§ **SOURCE DOCUMENT**
>> Start
Monday, July 7, 2014

On living, quietly at home with the family and writing

It's not difficult to let writing slip away from you. If writing is not what you do when you punch a clock, it will oftentimes be forced lower down the list of importance. After all, most of us have life to contend with, right? There is the question of the bills and the smaller more pesky question, how are these bills going to get paid? Most of us have families, and many are at home rearing young. I'm part of all of this too. I never really understood the “rat race” metaphor. I understand the life of quiet desperation and yet, I fear, the desperation in our house is anything but quiet. When it comes down to it, I think the rents are way too high for what we get, the privilege of a phone, that I never seem to answer, and all the other niceties and needs are often less than needs or nice things. On the outside, the way we live at my house makes us all look like monks. Yet, I can't think outside of it, I still think we have too much and too much of what I don't think I want or don't think we need.

Fortunately, we get plenty of time at home. In our new lives as busy rats racing, we still have ample hours at home. I have no complaints about it. I mean, I've heard so many people say that they wish they had spent more time with their children when their children were young. These are generally older people who have grown children. When you wait until middle age to have children, they way we did, money and ego and that sense of duty to the company just isn't nearly as important as it once was. Being an active member of the family is not a bad thing. If work suffers because of it, so what? There will still be the same mundane work to do tomorrow as there was today.
>> End
[Stored entries]
>> Start
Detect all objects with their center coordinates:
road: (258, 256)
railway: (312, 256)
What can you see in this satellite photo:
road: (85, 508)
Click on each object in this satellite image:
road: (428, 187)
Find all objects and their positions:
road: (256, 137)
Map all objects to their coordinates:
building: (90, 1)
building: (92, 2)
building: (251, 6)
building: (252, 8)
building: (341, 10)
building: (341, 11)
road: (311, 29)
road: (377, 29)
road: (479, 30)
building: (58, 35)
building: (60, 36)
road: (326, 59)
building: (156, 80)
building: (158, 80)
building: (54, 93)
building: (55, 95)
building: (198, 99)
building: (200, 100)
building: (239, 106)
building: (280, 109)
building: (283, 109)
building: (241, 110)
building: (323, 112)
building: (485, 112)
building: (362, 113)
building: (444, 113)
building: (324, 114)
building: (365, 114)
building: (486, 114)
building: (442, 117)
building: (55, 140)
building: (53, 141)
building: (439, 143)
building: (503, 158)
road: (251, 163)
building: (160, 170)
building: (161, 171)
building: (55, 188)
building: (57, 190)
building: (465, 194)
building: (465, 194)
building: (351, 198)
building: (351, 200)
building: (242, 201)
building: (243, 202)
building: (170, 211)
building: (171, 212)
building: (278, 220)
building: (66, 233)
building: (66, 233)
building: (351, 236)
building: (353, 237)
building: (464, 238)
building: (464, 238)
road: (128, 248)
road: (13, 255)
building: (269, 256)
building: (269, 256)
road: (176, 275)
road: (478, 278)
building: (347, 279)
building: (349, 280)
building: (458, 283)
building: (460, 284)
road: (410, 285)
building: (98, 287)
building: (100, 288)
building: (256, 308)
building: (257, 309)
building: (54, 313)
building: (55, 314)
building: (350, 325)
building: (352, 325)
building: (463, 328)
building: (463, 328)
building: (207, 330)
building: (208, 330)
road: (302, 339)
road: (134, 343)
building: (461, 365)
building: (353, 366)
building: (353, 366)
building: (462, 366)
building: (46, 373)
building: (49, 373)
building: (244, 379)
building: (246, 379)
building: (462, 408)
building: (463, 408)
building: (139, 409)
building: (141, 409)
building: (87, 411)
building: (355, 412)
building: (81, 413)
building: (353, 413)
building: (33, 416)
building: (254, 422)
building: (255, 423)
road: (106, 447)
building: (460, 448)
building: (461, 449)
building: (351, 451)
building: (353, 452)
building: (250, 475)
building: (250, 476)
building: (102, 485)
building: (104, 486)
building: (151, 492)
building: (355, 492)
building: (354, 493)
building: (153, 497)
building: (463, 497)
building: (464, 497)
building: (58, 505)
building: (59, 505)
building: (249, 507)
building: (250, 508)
>> End
Answer these questions about the post on home life and writing:
(a) What metaphor does the writer say they never really understood?
(b) From the outside, what does the way the household lives make everyone look like?
(c) What kind of people does the post say generally wish they had spent more time with their children when the children were young?
The lines above have nothing to do with this task.

§ **RESULT BELOW**
(a) The "rat race" metaphor.
(b) Monks.
(c) Older people who have grown children.